Vodafone New Zealand will acquire TelstraClear’s voice and data based services, network infrastructure and New Zealand customer-base.
Telstra’s Chief Executive Officer, David Thodey, said the transaction has a strong strategic rationale and is good for Telstra’s shareholders.
“The deal is a natural one, bringing together TelstraClear’s fixed telecommunications and data products and corporate client-base with Vodafone New Zealand’s mobile offering and retail customer-base,” Mr Thodey said.
“The transaction is consistent with Telstra’s overall strategy and capital management framework that we outlined in April,” he said.

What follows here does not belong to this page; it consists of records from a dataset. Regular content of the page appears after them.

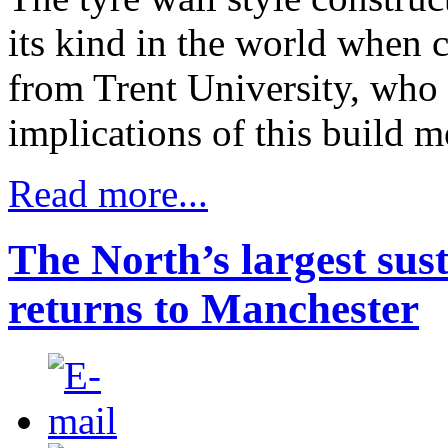
its kind in the world when co
from Trent University, who 
implications of this build m
Read more...
The North’s largest sus
returns to Manchester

As part of the transaction, Telstra has entered into an agreement with Vodafone New Zealand to ensure service continuity in New Zealand for its trans-Tasman customers.
The sale is contingent on New Zealand regulatory approval, including the New Zealand Commerce Commission, Overseas Investment Office and Ministry of Business, Innovation and Employment, which is expected to take a number of months.
The sale proceeds, when received, will be incremental to Telstra’s previously stated expected three-year excess free cashflow of $2-3 billion (subject to the NBN roll out schedule and market conditions).
Subject to completion adjustments, Telstra will also record an accounting impairment of approximately A$130 million in FY2012, and an additional impairment of approximately A$130 million in FY2013 which is largely due to unrealised foreign currency losses.
Note: Figures are based on an A$ NZ$ conversion of $1.28.